Employees hear current information about the market from their customers, and must respond to that feedback appropriately. But they must do their jobs the way in which they have been directed. Those two can be in significant conflict.

How it Could Work

Employees have the leading indicators. They are in constant communication with the marketplace, both through their customer interactions and through the data they see and create. Whether it’s knowing if a new feature is popular or learning what customers want and are buying from competitors, the frontline knows more about that than the C-suite.

That information is critical to crafting, executing, and assessing the strategy.

What if the C-suite had that data and could use it as they iterate upon the strategy?

Then they need to give employees enough context to understand which data are important.  In other words, leaders benefit when employees understand the strategy –because then, employees can filter the most germane new information up to the leaders in time to affect the strategy.
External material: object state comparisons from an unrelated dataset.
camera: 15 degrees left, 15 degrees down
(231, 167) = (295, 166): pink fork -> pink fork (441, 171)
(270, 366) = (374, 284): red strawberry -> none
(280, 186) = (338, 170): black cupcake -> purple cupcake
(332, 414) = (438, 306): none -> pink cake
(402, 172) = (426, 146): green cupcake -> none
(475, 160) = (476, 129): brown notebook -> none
Lack of strategic alignment distorts that critical feedback loop.

A Strategy Scaffold

It’s possible to harvest employee knowledge before crafting strategy, and some companies do. Zara uses employee insight to decide what clothing to produce, and Best Buy includes it in its buying plans. Those are great initiatives that make a difference at the margin. But they do not represent comprehensive strategic alignment.

If we think about a strategy differently, it helps. Instead of strategy being a plan that directs action downward throughout the organization, what if it were more like a scaffolding that supported all decision making? Viewed that way, the project of the off-site strategic planning must include the engineering of that scaffold.

Most off-sites end when the strategy is developed. But that is like planning a meal by writing a recipe. If you fail to then purchase and prepare the ingredients, and take every step in the recipe, you’ll be ordering a pizza at dinnertime.

As part of the process, the strategy team would craft a clear plan –like the plan for a building or a campaign. It might include:

  • Key initiatives to drive the strategy. What projects does the strategy depend on? With that list, you can begin to analyze which departments produce inputs into each initiative.
  • Departmental Owners. Every division or department needs an owner for its role in the strategy. That owner is both the project manager and its measurer.
  • Metrics for every initiative. For example, imagine Microsoft wants to expand its Teams™ product into the Metaverse, and plans to do so by establishing partnerships with VR headset manufacturers. The departments involved in that initiative likely include Engineering to own compatibility, Legal, who will own the licensing partnership agreements, Marketing who will own the messaging, and so forth. Every piece of that initiative needs measurements.
  • A communication strategy. That plan should include a template outlining the content, method of education and communication. For example, maybe the CEO will share the strategy at an all-hands. Then, the department heads will review the strategy, initiatives, and metrics with their teams. Senior leaders should try to attend as many sessions as possible. That assures the accuracy and clarity of the cascade.
  • An ongoing update and iteration process. Employees need to know how they’re doing in driving the strategy. Knowing their own results isn’t enough. Team and individuals thrive when they know their own contribution to the strategy. Plus, that data should also be accessible from a shared tracking platform.

It’s a lot. But the payoffs can be extraordinary. Strategic alignment raises retention, speeds execution, drives faster change and reinforces the strategy with new information.

It’s worth the effort to design your strategic scaffold. Make strategy integral to everyone’s job.